(Given text)
####
My licensing costs. Let's see:
CentOS 6 - $0.00
Apache - $0.00
MariaDB - $0.00
PHP - $0.00
GNU C++ - $0.00
TOTAL -- $0.00
Plus number of hours spent auditing licensing: ZERO
Now let's look at my development tools:XCode, SSH, Firefox, Chrome, VIM, and the command line. For an additional zero dollars.
But the best bit is that even if MS said, "Dude you are so wonderful that we will now give you an unlimited license to every product we have completely for free for life." I wouldn't even crack the film wrap on the packaging. It is not out of some religious hatred of MS but that the products I use match my needs perfectly. So for me at least to switch back to MS would be to make my products and productivity worse.
Sure, it looks expensive, but Microsoft is throwing in a Surface RT I believe.
Woot!
Duck!
Oliver's law of assumed responsibility: If you're seen fixing it, you will be blamed for breaking it.
The license fees for running Linux have effectively doubled every year since it came out.
Wall street doesn't love Microsoft because its business model for the last dozen years ago is about squeezing increasing license fees out of locked in customers. Nobody is under any illusion about where that leads.
####
(Stored data)
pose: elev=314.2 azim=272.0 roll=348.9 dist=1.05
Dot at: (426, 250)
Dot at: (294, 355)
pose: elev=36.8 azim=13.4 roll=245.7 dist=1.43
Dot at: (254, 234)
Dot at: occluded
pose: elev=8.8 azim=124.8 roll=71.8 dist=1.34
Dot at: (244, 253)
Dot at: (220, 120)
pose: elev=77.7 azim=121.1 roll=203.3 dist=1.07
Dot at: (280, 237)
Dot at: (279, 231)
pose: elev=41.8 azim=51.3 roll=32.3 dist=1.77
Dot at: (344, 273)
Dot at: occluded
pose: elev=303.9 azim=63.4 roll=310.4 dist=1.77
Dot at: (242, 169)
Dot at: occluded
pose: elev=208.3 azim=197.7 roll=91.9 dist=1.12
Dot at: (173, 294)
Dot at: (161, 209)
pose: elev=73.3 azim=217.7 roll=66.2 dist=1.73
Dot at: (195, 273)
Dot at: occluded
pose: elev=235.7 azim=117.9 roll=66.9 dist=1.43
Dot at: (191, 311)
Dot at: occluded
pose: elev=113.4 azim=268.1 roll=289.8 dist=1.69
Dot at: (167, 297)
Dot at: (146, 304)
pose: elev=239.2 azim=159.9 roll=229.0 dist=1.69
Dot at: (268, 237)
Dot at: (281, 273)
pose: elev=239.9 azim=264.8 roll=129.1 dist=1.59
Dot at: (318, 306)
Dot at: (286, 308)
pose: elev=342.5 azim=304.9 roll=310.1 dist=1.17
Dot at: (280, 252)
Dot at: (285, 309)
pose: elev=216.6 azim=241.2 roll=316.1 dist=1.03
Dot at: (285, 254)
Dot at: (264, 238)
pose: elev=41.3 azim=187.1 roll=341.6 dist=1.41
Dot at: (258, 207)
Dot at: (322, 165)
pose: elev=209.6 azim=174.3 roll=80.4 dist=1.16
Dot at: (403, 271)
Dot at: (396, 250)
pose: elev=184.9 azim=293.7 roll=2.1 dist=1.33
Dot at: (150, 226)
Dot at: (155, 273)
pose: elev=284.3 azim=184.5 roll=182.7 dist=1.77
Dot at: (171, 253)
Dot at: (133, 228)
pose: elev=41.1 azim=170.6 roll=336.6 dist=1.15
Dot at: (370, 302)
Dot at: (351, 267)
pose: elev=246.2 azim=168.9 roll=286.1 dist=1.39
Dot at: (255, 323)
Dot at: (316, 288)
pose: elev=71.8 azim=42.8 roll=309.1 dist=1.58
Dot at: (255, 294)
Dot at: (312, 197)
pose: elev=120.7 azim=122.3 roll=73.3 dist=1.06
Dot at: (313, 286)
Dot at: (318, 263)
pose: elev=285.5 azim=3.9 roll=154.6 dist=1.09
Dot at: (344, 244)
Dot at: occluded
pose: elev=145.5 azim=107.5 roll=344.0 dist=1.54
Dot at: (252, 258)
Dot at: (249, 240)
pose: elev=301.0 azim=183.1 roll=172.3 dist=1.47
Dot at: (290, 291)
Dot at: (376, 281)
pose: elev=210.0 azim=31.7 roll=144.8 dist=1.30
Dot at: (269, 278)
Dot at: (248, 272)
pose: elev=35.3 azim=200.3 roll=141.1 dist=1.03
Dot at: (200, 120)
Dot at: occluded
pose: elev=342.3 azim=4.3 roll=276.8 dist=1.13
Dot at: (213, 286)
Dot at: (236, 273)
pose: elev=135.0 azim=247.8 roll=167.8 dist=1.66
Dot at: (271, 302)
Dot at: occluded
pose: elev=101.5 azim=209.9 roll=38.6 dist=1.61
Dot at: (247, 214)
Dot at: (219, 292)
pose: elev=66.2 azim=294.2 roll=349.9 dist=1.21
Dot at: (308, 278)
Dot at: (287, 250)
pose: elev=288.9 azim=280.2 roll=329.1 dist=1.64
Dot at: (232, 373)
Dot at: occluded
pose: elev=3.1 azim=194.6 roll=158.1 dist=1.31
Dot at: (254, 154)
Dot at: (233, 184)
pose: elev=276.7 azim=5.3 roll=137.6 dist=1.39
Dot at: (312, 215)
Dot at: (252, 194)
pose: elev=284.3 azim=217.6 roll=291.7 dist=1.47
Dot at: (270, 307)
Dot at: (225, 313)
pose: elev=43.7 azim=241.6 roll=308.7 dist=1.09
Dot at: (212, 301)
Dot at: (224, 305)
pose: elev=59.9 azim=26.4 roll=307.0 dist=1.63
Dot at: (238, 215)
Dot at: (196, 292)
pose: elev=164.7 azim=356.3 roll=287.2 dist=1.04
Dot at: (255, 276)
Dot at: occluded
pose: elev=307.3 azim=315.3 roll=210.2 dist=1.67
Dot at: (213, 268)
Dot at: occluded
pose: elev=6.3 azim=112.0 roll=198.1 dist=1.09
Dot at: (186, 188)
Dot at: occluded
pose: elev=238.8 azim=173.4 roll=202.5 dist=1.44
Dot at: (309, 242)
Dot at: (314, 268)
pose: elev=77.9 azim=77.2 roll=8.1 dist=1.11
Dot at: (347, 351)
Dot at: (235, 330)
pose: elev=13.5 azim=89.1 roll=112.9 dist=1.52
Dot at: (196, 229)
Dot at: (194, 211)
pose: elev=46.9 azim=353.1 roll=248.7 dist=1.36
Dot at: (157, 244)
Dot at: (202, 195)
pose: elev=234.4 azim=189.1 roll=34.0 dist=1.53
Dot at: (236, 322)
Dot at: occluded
####
(Required actions)
**A)** Reproduce the part of the licensing-costs text that begins with "But the best" and goes on through "and productivity worse.".
**B)** Carry on the discussion of software licensing costs, picking up after its last sentence.

(Task-by-task answers)
**A)**
But the best bit is that even if MS said, "Dude you are so wonderful that we will now give you an unlimited license to every product we have completely for free for life." I wouldn't even crack the film wrap on the packaging. It is not out of some religious hatred of MS but that the products I use match my needs perfectly. So for me at least to switch back to MS would be to make my products and productivity worse.

**B)**
Knowing that, Microsoft has been desperately thrashing about trying to find some new market into which it can extend its monopoly. Arguably, the biggest single factor in forestalling Microsoft's boundless ambition was Mozilla, which ended Microsoft's dreams of becoming gatekeeper to the internet. Then Apple killed Microsoft's hopes in the phone market and Sony refused to concede the high end console market. Next sea change is, the corporate workplace moves to the cloud and Microsoft isn't invited to the party.
Last year's flurry of new product hype was just comical. Microsoft got the benefit of the doubt that time. They shot their wad, next manic outbreak of product announcements will get exactly zero cred.
When all you have is a hammer, every problem starts to look like a thumb.
Are they insane? Six grand for a server OS that literally can be replicated with any Linux distribution and a few things like SAMBA, Rsnapshot, etc? So long as it LOOKS like a Windows server to the user community, they don't care.
I take it you have not seen an Oracle License for Solaris have you?
They go for up to $100,000 as the database is part of the deal whether you need it or not!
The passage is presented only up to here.